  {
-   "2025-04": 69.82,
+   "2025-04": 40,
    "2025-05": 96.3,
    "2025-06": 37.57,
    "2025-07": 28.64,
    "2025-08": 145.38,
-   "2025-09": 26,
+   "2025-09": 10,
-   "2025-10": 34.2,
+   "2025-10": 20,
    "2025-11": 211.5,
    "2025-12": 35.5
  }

...

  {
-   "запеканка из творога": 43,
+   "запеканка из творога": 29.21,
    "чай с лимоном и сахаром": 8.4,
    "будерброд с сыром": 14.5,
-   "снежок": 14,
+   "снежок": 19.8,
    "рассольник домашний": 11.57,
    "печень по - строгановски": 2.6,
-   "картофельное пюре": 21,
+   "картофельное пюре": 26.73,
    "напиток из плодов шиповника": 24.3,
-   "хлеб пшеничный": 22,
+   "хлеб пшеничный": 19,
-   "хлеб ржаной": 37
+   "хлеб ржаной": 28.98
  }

- **Prompt**
Which lines of the listing contain the string "творога"? Copy each of them.

- **Written answer**
-   "запеканка из творога": 43,
+   "запеканка из творога": 29.21,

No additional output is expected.